Extracted records:

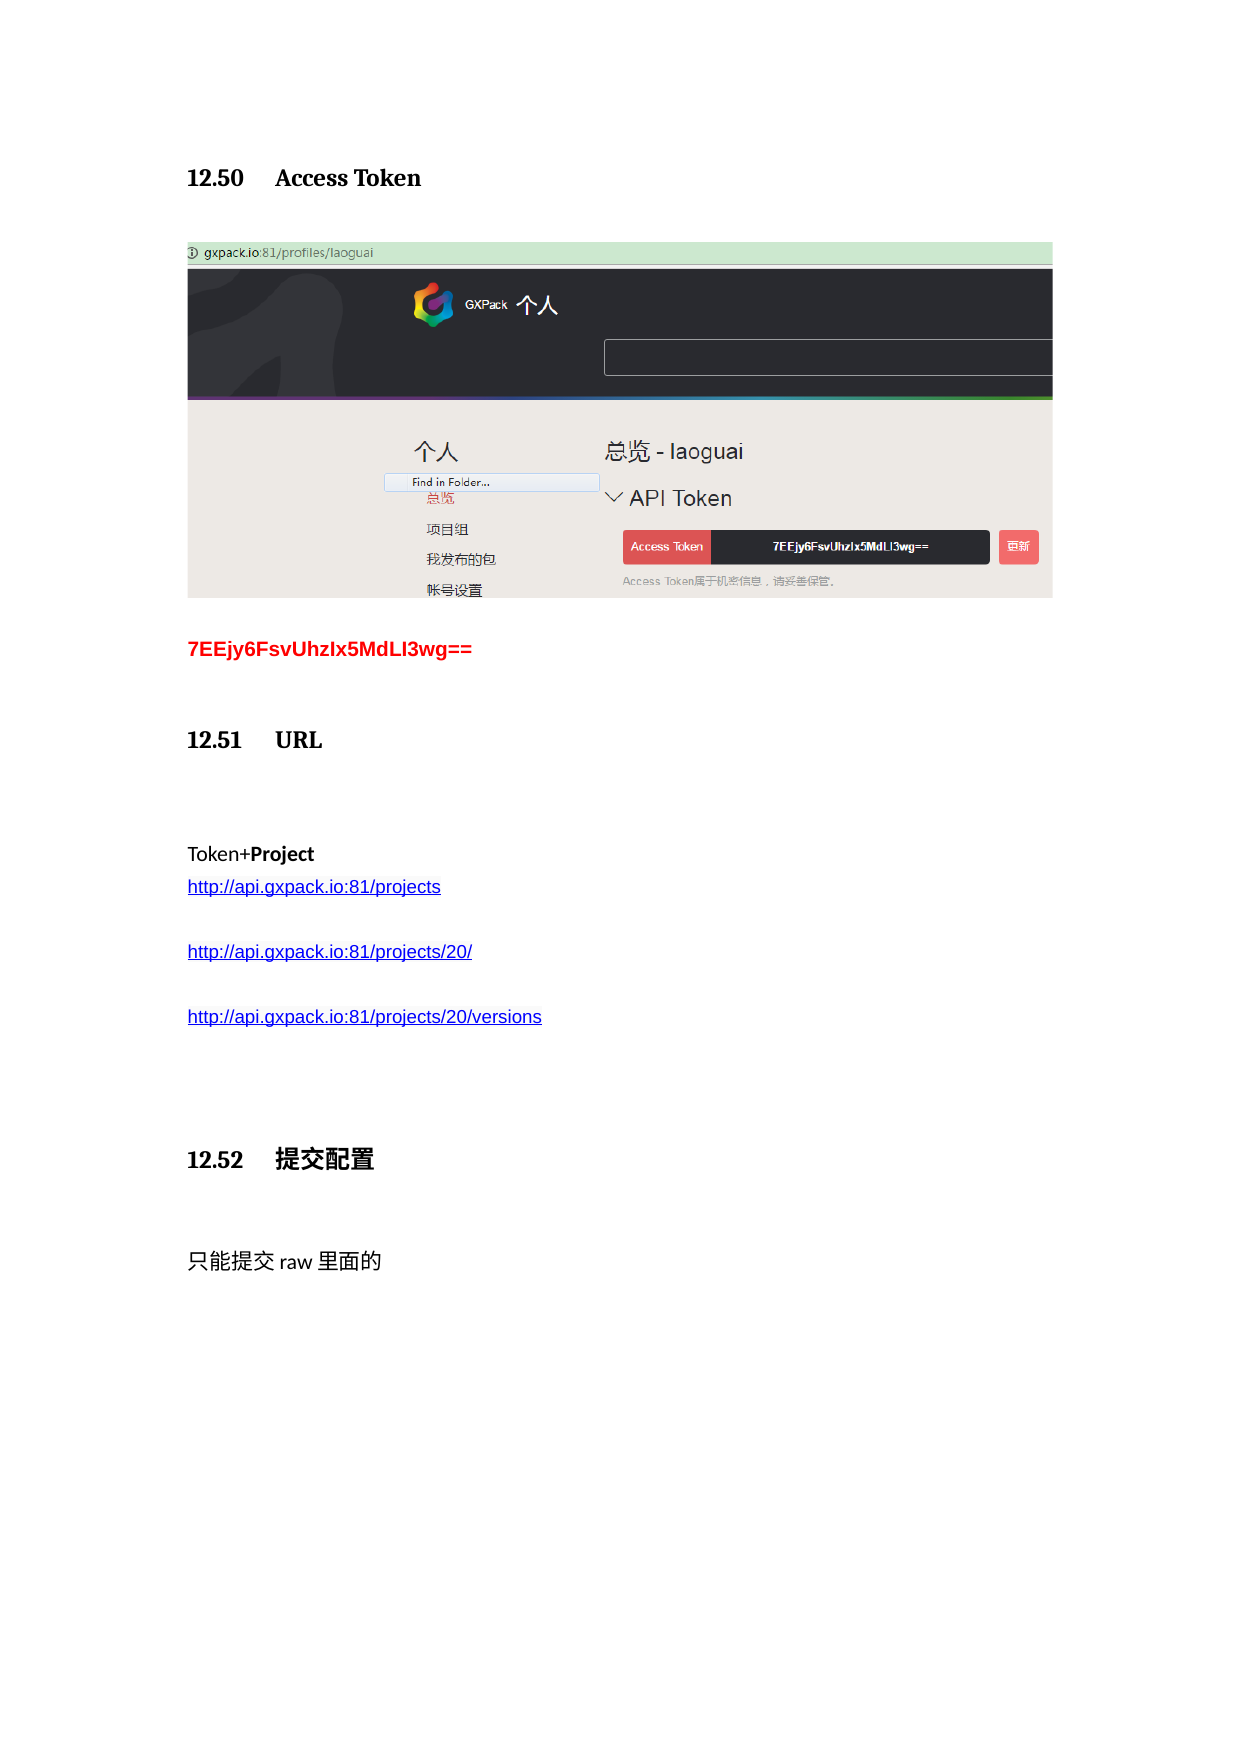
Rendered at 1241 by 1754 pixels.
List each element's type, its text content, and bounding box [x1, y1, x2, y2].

subtitle Access Token [187, 162, 1053, 194]
subtitle URL [187, 724, 1053, 757]
text 只能提交raw里面的 [187, 1243, 1053, 1276]
text http://api.gxpack.io:81/projects [187, 870, 1053, 903]
text http://api.gxpack.io:81/projects/20/versions [187, 1000, 1053, 1033]
text http://api.gxpack.io:81/projects/20/ [187, 935, 1053, 968]
text 7EEjy6FsvUhzIx5MdLI3wg== [187, 632, 1053, 665]
text Token+Project [187, 838, 1053, 870]
subtitle 提交配置 [187, 1125, 1053, 1190]
picture [187, 242, 1053, 598]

What the task asks: Every record gets retyped exactly; no picture goes into the copy.

Finished exercise:
Rendered at 1241 by 1754 pixels.
List each element's type, its text content, and bounding box [x1, y1, x2, y2].

subtitle Access Token [187, 162, 1053, 194]
subtitle URL [187, 724, 1053, 757]
text 只能提交raw里面的 [187, 1243, 1053, 1276]
text http://api.gxpack.io:81/projects [187, 870, 1053, 903]
text http://api.gxpack.io:81/projects/20/versions [187, 1000, 1053, 1033]
text http://api.gxpack.io:81/projects/20/ [187, 935, 1053, 968]
text 7EEjy6FsvUhzIx5MdLI3wg== [187, 632, 1053, 665]
text Token+Project [187, 838, 1053, 870]
subtitle 提交配置 [187, 1125, 1053, 1190]
picture [187, 242, 1053, 598]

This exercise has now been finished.